CITROEN CX 1974 - 1982

Generation Information

Body style: None

Segment: None

Citroen was in a bad financial situation at the beginning of the ’70s, and despite having successful products, its accounting was in the red zone.
With only a few models in its lineup and significant debts, Citroen went bankrupt in 1974. Michelin, the tire manufacturer, owned one-third of the carmaker’s stakes and sold them to Peugeot, who stepped in to save the struggling brand. But other parts of the business made them go bankrupt, not the car business. The new model, which received the CX name, was the living proof for that.

It was long, sleek, and very aerodynamic for a sedan. While other cars from those times looked like boxes on wheels, the CX looked like a spacecraft.

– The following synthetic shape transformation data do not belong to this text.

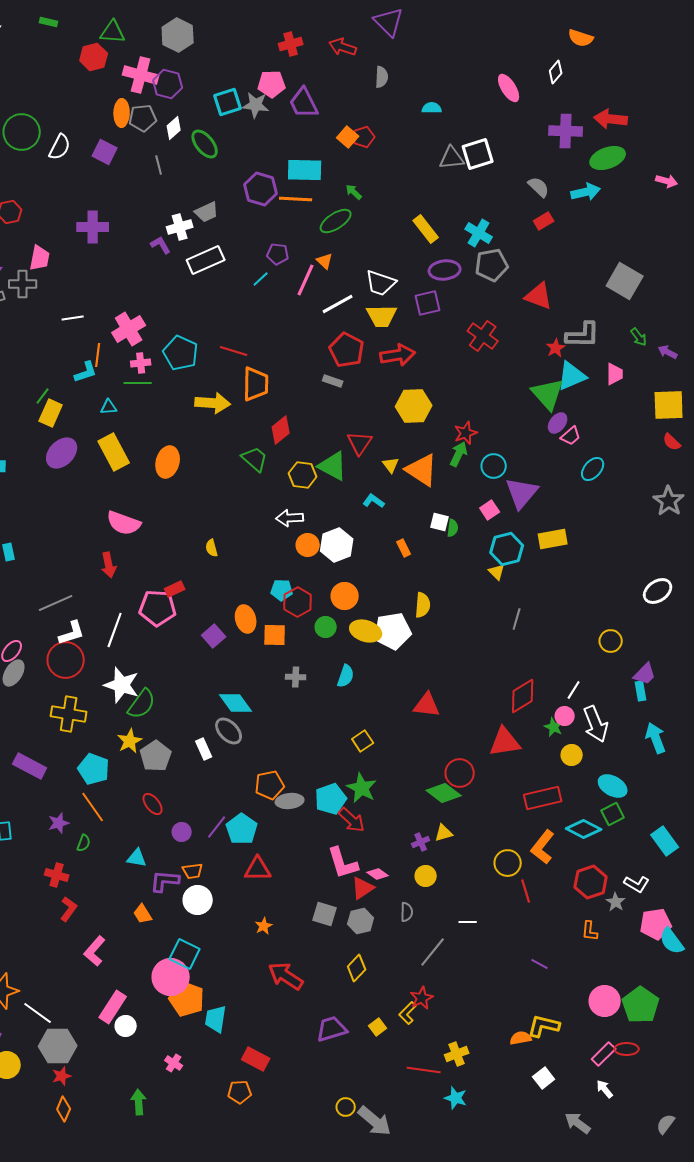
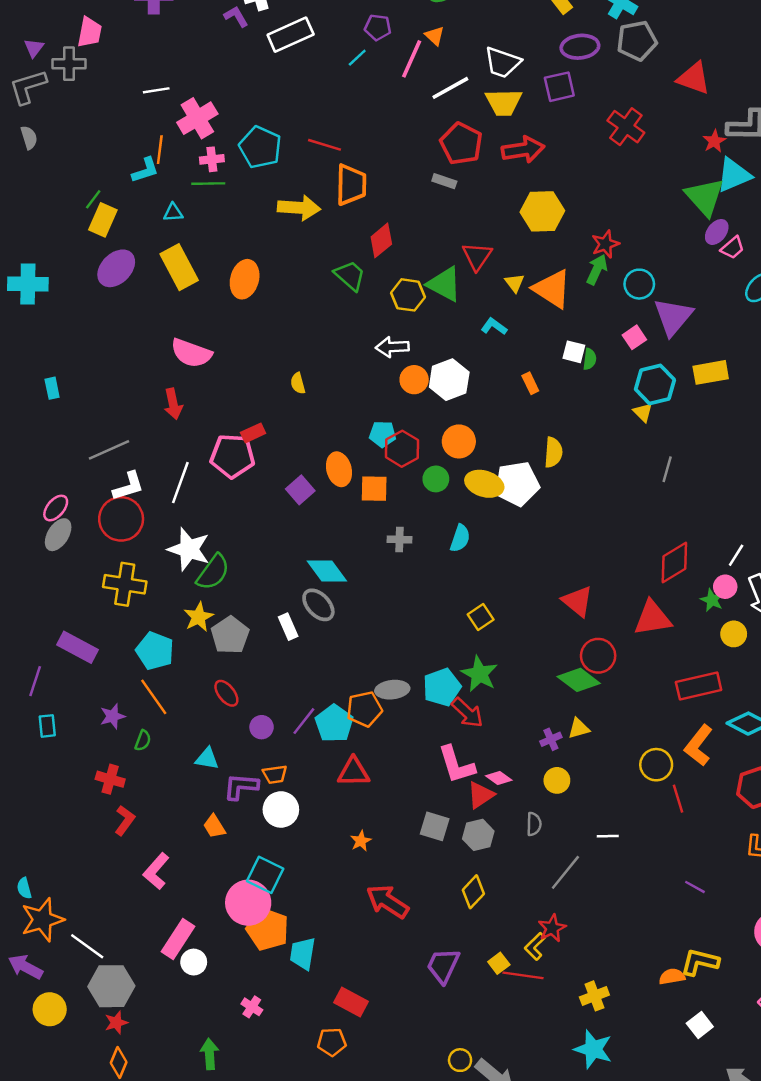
white line: (73, 318) -> (156, 90), moved
red triangle: (427, 705) -> (578, 601), moved, turned 32
orange pentagon: (270, 785) -> (364, 709), moved
purple trapezoid: (332, 1029) -> (443, 966), turned -48
red line: (424, 1070) -> (523, 975), moved
cyan star: (456, 1098) -> (593, 1049), size x1.4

Its raked and curved windshield featured one wiper. The designer Robert Opron studied the vehicle’s shape in the wind tunnel, while most other coachbuilders just tried to stick an engine, a cabin, and a trunk between the front and rear bumpers. Even the door handles were modern, not to mention the rectangular headlights with a narrower inner side.

Inside, the revolutionary design continued with a one-spoke steering wheel. Citroen engineers considered that the driver had to decide when to start and stop the turn signals and mounted their switch on the left side of the instrument cluster, not on a stalk from the steering column. Another improvement was for the instrument cluster, where Citroen wrote the values on a cylinder and placed a lens in front of it.

CX had one weak spot: the engine. Due to the French tax rules, it was forced to install low-powered and small displacement engines. Not even the most powerful version, which provided 128 hp, was able to crack the 120 mph (193 kph) barrier. But the car provided the most comfortable ride on the market thanks to its unique hydropneumatic self-leveling suspension system.